ÇARKLAR DURMA NOKTASINA GELMİŞ, FERYADI DUYAN YOK

Sanayi ve tarımda tablo bu iken devletle iş yapan ama Sarayın havuzuna da giremeyen müteahhitlerin de takati her geçen gün biraz daha kesiliyor. Bu müteahhitler devletten haklarını aylardır alamıyorlar. Haklarını alamayınca da esnaftan aldıkları malların bedellerini ödeyemiyorlar, işçilerinin ücretlerini veremiyorlar. Çarklar durma noktasına gelmiş vaziyette. Ama bu feryadı duyan yok.

 

MİLLETE TALKINI YANDAŞ MÜTAHHİTE SALKIMI

Millet mahallesinde bu sıkıntılar yaşanırken; Saray’dan çıkmayan havuz müteahhitlerinin tuzu kuru.  Döviz cinsinden garantili projeleri, adrese teslim ihaleleri almaya devam ediyorlar. Saray da milletten kopmuş, havuz müteahhitlerinin yaşamına bakıp keyifle kilosu 4 bin liralık çayları, efulilerini, ejder şerbetlerini yudumluyorlar. Biz bu krizin başından itibaren şunu söyledik, “Ekonomiyi daha fazla dolarkolik hale getirmeyin, bu arada dolarla yapılan ihaleleri de TL’ye çevirin”.

Sanki bunu demiyoruz gibi Saray dolar ve avro üzerinden ihale dağıtmaya devam ediyor. En son Aydın-Denizli otoyolu ihalesinde avro üzerinden ciddi gelir garantileri verildiğini gördük.

Yerli ve milli paramızı kullanalım diye millete talkını veriyorlar sonra da yandaşlarına geliri dövizle garantili ihale dağıtıyorlar.

 

VATANDAŞTAN DOLARLA TOPLAYIP MİKTARI TL’DEN SÖYLÜYORLAR

Bu da yetmiyor hem vatandaşa dövizini bozdur kendi parana güven diyorlar hem de vatandaştan dövizle borç alıyorlar. Hazine geçtiğimiz hafta vatandaşlarımızdan dolar ve avro üzerinden borç istedi. İlkin gerçek kişiler için yapılan bu ihaleye anlaşılan yeterli talep gelmedi ki daha sonra tüzel kişilere de bu ihale genişletildi. Bu dövizle ihalelerin 28 Aralık itibariyle neticelenmesi gerekiyordu.

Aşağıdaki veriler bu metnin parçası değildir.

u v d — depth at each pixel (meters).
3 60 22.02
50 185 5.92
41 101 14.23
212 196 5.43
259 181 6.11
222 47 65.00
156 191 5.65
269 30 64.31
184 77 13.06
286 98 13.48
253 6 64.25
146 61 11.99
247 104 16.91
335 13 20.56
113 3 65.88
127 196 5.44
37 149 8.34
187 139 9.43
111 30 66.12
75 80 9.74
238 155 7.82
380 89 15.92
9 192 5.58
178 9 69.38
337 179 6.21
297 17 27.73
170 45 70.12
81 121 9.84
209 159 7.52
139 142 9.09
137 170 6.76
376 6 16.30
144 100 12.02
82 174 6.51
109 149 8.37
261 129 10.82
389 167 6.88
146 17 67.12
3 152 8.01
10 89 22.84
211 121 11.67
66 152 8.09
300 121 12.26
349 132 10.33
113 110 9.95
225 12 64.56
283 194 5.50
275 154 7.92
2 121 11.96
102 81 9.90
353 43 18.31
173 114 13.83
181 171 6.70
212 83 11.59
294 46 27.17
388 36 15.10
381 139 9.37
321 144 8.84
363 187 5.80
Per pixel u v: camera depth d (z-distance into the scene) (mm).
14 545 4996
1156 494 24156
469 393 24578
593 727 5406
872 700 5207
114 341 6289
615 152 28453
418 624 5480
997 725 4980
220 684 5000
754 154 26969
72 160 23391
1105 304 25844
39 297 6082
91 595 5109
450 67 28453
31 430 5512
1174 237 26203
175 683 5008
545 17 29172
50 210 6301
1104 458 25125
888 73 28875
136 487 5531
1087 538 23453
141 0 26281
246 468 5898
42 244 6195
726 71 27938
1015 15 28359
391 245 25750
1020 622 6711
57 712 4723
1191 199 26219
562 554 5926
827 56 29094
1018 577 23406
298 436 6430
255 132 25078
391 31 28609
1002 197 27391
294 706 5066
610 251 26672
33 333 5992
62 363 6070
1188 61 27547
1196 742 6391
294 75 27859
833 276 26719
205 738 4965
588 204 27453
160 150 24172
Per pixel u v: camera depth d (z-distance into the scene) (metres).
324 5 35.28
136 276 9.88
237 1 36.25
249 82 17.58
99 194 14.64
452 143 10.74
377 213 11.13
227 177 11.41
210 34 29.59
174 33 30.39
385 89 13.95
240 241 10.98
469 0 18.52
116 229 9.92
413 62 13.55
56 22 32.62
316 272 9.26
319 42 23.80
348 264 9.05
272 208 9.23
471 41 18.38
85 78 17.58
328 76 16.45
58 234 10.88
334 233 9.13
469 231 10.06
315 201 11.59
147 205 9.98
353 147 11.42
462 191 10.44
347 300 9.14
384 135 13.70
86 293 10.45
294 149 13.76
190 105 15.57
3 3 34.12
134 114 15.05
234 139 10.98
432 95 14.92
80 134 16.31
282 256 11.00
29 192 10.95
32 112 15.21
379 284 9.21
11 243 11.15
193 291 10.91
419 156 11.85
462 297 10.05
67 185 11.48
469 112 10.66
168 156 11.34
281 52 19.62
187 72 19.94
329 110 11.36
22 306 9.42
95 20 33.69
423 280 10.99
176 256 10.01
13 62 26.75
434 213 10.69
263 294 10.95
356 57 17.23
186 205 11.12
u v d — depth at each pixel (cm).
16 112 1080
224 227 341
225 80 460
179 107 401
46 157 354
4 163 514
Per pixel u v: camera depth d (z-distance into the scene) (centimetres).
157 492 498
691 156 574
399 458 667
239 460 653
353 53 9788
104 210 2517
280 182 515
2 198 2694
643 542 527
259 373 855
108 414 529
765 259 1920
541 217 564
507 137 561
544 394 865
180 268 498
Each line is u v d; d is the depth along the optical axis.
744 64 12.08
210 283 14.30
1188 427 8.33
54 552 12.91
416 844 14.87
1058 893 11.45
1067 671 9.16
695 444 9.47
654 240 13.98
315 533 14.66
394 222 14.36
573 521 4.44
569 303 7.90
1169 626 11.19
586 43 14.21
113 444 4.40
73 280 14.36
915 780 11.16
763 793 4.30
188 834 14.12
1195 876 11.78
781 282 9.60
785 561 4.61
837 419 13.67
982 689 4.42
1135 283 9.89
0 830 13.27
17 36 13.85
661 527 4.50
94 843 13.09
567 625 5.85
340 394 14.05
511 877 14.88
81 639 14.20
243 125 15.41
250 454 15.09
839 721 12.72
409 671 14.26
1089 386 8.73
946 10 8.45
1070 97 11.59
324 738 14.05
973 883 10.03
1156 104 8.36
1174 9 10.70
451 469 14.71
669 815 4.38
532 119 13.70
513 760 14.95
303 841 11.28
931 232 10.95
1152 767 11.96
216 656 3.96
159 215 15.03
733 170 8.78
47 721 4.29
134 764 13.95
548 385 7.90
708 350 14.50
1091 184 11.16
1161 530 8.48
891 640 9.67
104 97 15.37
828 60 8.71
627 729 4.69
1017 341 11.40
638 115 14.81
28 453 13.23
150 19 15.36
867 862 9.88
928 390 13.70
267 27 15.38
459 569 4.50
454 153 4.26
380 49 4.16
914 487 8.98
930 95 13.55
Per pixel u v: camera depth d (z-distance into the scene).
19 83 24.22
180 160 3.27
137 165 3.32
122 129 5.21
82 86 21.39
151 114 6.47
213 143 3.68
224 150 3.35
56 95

Ama sonuç biraz önce ben buraya gelmeden birkaç dakika önce Damat Bakan tarafından açıklandı. Bakan “1,1 milyar TL topladık” demiş. Bu ne eder? Topu topu 200 milyon dolar. Bu ihalelere vatandaşımız herhalde yeterince ilgi göstermedi neden? Ya mevcut iktidara güvenmediğinden, ya da yastık altında artık ver ver diye diye parası kalmadığından. Bu düşük katılımın nedeni nedir? Bununla ilgili biran önce bir izahat bekliyoruz.

 

BORÇ ALAN EMİR ALIR

Dolarizasyondan bahsetmişken, Türkiye’nin dış borcu Eylül ayı itibariyle 448,5 milyar dolar olmuş. Borcumuzun gelirimize oranı yüzde 53,8. Yani gelirimizin yarısından fazla. Bu AKP’nin iktidara geldiği 2002 yılından bu yana gerçekleşen en yüksek oran. Bu aynı zamanda 2009 krizinin de üstünde. Hep söylüyoruz, “Borç alan emir alır”. Onun için rahibi gönder diye talimat geldiğinde 24 saatte rahibi oval ofise göndermek zorunda kaldılar.

 

SARAYIN AKLINA TCMB KÂRINI SEÇİMİN FİNANSMANI İÇİN KULLANMAK GELMİŞ

Bir diğer husus, Türkiye Cumhuriyet Merkez Bankası’nın her yıl normalde Nisan ayında yapılması gereken olağan Genel Kurulu ticaret sicili gazetesinde yayınlanan bir kararla Ocak ayına çekilmiş. Öyle anlaşılıyor ki, bu Genel Kurul sonrasında TCMB’nin 2018 kârı Hazine’ye aktarılacak. Anlaşılan Sarayın aklına geçtiğimiz yıl TL’nin değer kaybı nedeniyle oluşan TCMB kârını seçimin finansmanı için kullanmak gelmiş. Ancak bu girişimin Türkiye Cumhuriyet Merkez Bankası’nın bağımsızlığına vereceği hasarı hesap edememişler. Siyasilerin isteği üzerine olağanüstü genel kurul toplayan bir banka yönetiminin yarın para politikası araçlarını siyasilerden ne kadar bağımsız kullanacağının takdirini ben kamuoyuna bırakıyorum. Dünyada bunu bu şekilde yorumladığı için dün akşam TL’nin değerinde yaşanan hareketliliği hep beraber izledik. Bu cin fikirler geçmişte de denenmiştir. Sonuç yüksek enflasyon, krizin daha derinleşmesi ve hüsran olmuştur.

 

TORPİLLİ DAMADIN ELİNDE EKONOMİ DİKİŞ TUTMUYOR, TÜRKİYE IMF KAPISINA SÜRÜKLENİYOR

Üzülerek söylüyorum, ekonomi saradan torpilli damadın eline bırakıldığı günden buyana dikiş tutmuyor. Acemice alınan kararlar piyasalarda belirsizliği ve risk primini daha da artırıyor. Türkiye hızla 1994 koşullarına dönüyor. Seçimler için yapılan her aspirin tedavisi Türkiye’yi hızla IMF kapısına doğru sürüklüyor. Zaten Saray da bu konuda sessiz kalarak, IMF ile anlaşma konusunda niyetini reddetmiyor herhalde.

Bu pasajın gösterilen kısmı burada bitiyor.